🤖 AI Summary
This work addresses the challenge of inverse lithography technology (ILT), where highly non-convex optimization often leads to suboptimal local minima that conventional and existing generative methods struggle to overcome. To this end, we propose the first application of generative reinforcement learning to ILT, introducing a fine-tuning mechanism based on Group Relative Policy Optimization (GRPO) and a multi-candidate sampling-and-screening pipeline. Specifically, a WGAN-based generator is first pre-trained to learn the mapping from target patterns to mask distributions, then fine-tuned using a combination of reconstruction loss and fast batch-wise ILT optimization. The proposed approach effectively mitigates non-convexity issues, achieving significant reductions in edge placement error (EPE) violations under 3nm tolerance on LithoBench while doubling throughput. On the ICCAD13 benchmark, it demonstrates over 20% EPE improvement and a 3× speedup, outperforming both traditional solvers and purely generative methods.
📝 Abstract
Inverse lithography (ILT) is critical for modern semiconductor manufacturing but suffers from highly non-convex objectives that often trap optimization in poor local minima. Generative AI has been explored to warm-start ILT, yet most approaches train deterministic image-to-image translators to mimic sub-optimal datasets, providing limited guidance for escaping non-convex traps during refinement. We reformulate mask synthesis as conditional sampling: a generator learns a distribution over masks conditioned on the design and proposes multiple candidates. The generator is first pretrained with WGAN plus a reconstruction loss, then fine-tuned using Group Relative Policy Optimization (GRPO) with an ILT-guided imitation loss. At inference, we sample a small batch of masks, run fast batched ILT refinement, evaluate lithography metrics (e.g., EPE, process window), and select the best candidate.
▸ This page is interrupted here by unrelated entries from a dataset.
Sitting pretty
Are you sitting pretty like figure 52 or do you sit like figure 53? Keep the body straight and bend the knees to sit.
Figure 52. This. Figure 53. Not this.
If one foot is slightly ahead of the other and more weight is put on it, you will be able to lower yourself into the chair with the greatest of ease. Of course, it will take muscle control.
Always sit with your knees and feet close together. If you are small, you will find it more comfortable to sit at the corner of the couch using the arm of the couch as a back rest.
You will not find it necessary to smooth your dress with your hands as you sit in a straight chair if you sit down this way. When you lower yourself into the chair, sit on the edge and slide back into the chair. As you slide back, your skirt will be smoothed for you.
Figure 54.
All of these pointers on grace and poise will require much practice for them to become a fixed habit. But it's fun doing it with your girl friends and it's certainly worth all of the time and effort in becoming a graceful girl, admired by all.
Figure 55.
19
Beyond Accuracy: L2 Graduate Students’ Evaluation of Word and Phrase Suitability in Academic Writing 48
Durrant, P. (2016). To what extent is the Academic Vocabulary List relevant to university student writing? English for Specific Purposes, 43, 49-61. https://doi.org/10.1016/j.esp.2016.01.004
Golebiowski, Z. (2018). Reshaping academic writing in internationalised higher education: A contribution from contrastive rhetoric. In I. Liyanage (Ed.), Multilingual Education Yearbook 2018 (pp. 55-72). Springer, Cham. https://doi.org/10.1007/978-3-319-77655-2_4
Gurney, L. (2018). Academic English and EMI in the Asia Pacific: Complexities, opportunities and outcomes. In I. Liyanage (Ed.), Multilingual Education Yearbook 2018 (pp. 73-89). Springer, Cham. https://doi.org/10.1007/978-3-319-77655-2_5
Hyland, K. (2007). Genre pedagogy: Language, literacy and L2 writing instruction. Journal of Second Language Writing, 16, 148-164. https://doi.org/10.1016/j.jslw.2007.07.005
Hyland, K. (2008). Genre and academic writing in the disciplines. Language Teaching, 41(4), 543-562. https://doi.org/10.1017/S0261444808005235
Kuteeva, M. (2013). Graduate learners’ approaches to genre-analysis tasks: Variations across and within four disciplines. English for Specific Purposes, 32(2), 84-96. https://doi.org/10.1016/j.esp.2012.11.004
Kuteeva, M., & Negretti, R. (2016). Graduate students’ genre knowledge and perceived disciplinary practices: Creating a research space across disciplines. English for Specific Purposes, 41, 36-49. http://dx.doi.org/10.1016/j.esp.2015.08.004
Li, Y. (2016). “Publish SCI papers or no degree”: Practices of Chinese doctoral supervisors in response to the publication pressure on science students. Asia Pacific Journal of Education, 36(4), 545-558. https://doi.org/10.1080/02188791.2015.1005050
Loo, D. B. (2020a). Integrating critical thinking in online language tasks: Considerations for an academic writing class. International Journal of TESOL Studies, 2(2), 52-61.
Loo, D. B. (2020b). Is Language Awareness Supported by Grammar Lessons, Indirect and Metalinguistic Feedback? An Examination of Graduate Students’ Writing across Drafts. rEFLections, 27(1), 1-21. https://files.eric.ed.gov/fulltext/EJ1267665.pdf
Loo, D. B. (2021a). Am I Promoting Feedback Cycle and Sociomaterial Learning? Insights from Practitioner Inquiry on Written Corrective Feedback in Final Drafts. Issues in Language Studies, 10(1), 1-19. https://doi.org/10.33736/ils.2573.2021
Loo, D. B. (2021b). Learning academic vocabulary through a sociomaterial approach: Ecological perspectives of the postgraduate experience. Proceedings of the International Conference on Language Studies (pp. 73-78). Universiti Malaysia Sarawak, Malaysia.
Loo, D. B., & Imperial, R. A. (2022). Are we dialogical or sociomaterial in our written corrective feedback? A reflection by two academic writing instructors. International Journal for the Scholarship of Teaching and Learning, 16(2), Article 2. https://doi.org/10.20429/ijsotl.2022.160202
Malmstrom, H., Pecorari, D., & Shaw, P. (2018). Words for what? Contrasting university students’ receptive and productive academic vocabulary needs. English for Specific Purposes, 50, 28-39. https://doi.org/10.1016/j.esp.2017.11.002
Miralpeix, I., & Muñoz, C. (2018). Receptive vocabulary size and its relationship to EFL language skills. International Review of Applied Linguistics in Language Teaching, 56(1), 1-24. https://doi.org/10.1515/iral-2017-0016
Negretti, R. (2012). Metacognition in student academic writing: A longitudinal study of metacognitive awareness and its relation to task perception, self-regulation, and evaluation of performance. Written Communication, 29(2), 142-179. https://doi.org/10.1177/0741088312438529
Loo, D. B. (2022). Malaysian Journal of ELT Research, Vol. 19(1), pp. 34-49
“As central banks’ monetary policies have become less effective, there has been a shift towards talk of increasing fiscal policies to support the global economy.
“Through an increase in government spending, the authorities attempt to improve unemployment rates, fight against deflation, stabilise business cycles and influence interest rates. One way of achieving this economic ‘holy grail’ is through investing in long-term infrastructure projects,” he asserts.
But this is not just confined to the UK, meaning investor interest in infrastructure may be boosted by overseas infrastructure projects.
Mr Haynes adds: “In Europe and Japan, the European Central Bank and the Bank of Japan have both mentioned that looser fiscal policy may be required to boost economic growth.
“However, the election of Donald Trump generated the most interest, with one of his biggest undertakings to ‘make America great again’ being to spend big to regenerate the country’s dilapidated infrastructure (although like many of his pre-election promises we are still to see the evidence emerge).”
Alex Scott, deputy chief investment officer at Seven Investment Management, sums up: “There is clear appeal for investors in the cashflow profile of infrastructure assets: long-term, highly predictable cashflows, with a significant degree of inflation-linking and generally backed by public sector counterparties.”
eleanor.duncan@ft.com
On \texttt{LithoBench} dataset, the proposed hybrid framework reduces EPE violations under a 3\,nm tolerance and roughly doubles throughput versus a strong numerical ILT baseline, while improving final mask quality. We also present over 20\% EPE improvement on \texttt{ICCAD13} contest cases with 3$\times$ speedup over the SOTA numerical ILT solver. By learning to propose ILT-friendly initializations, our approach mitigates non-convexity and advances beyond what traditional solvers or GenAI can achieve.